→ **DIRECTIVE**
Below are records; work out how many of their lines hold the string "cégét" and give that number alone.

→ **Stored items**
***
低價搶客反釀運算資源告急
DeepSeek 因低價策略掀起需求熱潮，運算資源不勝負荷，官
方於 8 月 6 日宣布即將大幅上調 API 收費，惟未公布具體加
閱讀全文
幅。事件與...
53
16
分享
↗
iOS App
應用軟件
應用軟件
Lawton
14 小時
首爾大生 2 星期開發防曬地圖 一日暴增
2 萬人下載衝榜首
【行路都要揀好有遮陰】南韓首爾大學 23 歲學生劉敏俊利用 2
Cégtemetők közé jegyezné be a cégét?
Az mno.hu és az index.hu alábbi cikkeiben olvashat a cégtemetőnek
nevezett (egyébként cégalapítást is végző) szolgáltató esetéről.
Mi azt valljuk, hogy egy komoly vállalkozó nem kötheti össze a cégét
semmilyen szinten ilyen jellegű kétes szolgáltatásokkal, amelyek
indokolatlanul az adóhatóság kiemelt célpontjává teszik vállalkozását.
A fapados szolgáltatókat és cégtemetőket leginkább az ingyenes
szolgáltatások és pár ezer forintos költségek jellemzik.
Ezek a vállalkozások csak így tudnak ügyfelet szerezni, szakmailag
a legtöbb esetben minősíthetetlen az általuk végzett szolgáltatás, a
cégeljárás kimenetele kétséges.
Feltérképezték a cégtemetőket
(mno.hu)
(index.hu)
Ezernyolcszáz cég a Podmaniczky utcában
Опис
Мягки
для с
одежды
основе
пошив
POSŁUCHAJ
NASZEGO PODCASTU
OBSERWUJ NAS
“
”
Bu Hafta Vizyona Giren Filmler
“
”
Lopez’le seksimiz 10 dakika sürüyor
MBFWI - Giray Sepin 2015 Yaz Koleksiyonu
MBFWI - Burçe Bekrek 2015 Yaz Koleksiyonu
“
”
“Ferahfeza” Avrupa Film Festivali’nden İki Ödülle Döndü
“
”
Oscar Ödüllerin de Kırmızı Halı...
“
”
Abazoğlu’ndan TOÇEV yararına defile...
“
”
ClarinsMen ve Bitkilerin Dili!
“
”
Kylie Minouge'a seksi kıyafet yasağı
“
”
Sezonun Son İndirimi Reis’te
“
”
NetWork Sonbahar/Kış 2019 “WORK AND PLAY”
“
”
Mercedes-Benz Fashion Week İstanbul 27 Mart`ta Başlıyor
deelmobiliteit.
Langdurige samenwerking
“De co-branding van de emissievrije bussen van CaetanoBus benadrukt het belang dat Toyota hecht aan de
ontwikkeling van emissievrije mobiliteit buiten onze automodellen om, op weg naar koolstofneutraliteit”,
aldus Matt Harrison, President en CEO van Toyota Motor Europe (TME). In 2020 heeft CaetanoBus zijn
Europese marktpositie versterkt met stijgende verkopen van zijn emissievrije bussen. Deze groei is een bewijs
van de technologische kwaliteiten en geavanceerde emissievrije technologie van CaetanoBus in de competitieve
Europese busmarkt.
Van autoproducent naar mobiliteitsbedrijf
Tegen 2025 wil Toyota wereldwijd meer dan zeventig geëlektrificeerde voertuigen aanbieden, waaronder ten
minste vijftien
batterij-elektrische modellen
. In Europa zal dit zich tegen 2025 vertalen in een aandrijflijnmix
***
→ **WRITTEN ANSWER**
2